You might wonder: wait a minute, the two Foo are clearly the same thing, and the result should also be the same. Layout-wise, yes. But from CLR interop marshalling point of view, they are quite different. Before we discuss further, I need to bring your attention to the char field. It is a 2-byte UTF-16 char in C#, but by default it is a 1-byte char when we marshal it. When CLR marshals structs, the fields are marshaled one-by-one (duh!).
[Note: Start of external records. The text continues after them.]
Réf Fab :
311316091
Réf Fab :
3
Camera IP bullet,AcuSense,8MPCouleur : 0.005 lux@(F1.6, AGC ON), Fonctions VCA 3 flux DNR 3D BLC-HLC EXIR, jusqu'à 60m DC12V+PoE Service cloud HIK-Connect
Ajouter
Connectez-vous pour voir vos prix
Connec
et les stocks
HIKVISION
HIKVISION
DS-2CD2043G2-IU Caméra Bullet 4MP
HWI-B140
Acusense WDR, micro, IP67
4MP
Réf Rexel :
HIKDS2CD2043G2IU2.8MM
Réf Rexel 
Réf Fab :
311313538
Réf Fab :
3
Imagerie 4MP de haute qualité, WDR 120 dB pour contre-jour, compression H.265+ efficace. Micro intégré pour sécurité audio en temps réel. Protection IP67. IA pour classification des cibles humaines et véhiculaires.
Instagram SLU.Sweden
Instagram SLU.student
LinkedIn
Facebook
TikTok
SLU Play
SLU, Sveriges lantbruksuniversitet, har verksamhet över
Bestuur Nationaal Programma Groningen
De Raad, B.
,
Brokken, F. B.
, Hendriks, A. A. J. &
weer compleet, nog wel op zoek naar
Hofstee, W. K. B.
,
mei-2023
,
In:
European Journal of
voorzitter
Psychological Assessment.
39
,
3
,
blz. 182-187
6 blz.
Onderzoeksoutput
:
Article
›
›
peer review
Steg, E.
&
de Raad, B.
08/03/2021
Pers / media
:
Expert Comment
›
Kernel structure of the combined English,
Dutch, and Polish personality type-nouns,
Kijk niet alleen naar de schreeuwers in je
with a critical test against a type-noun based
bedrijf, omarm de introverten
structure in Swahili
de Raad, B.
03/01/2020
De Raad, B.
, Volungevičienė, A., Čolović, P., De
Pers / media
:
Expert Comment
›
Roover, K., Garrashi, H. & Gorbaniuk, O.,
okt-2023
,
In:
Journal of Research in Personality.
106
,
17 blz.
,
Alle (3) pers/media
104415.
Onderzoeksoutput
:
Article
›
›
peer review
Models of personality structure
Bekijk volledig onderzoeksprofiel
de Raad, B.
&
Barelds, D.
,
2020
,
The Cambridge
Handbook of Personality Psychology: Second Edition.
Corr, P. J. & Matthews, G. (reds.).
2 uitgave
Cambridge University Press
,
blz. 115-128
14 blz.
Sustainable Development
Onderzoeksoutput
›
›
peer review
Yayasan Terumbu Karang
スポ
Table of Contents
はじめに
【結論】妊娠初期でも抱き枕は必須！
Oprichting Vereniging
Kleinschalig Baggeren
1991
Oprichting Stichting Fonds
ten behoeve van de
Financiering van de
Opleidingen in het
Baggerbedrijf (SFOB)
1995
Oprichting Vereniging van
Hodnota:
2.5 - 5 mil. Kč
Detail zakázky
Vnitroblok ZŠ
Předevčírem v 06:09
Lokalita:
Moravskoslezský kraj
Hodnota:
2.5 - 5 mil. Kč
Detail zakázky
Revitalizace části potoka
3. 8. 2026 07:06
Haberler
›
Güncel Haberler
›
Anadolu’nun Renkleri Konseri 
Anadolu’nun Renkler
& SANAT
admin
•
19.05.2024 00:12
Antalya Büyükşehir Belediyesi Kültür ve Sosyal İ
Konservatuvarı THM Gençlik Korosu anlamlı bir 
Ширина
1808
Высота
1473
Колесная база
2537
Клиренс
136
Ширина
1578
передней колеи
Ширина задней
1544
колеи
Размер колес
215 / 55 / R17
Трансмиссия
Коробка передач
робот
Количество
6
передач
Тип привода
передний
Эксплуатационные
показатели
This usually works as expected without surprise, but with overlapping fields that requires additional marshalling, it means the contents of the struct depends on the order of fields!

Let’s look at the two structs again:

  1. Foo - CLR converts integer a first, writes 0x12345678 to the buffer where the struct is located. In intel machines, where least significant byte shows up first, the memory layout is 0x78, 0x56, 0x34, 0x12. CLR then converts the char. The 1-byte char is 0x78 at offset 0. Converting that to a UTF-16 char meaning writing 0x0078, which is 0x78, 0x00 to offset 0. Now the memory content becomes: 0x78, 0x00, 0x34, 0x12. Reversing that to get the integer - 0x12340078!
  2. Foo2 - CLR converts char first, 1-byte 0x78 becomes 0x0078 and therefore 0x78, 0x00. The memory is now 0x78, 0x00, 0x??, 0x?? (0x?? means garbage uninitialized bytes). Then CLR writes the entire int 0x12345678 to the buffer, erasing all the work it did in the first field. Now the buffer is the integer value 0x12345678.

In short, if you have overlapping fields that requires marshalling, the contents of the field are determined by their order!

Languages like C doesn’t have this problem because they take the union as-is without any conversion, and it is entirely up to the programmer to interpret the value (C++ is perhaps a different story if you try to have unions with C++ class fields with copy constructors and then copy them around…). This is obviously a more hands-off approach, but it works usually as expected when the programmer clearly knows what he/she wants. Unfortunately, C# has no idea what your intention is. One way that this can be improved is to error out if there are overlapping fields requiring marshalling. Unfortunately it is too late to change that now without potentially breaking people accidentally taking dependency on the ordering. Another potential approach is to have a selector construct that allows you to specify which portion of the struct is valid - a good example is perhaps VARIANT. However, the complexity is perhaps not worth it.

If you think unions are too complicated, just stick to simple blittable unions - it’ll make your life much easier.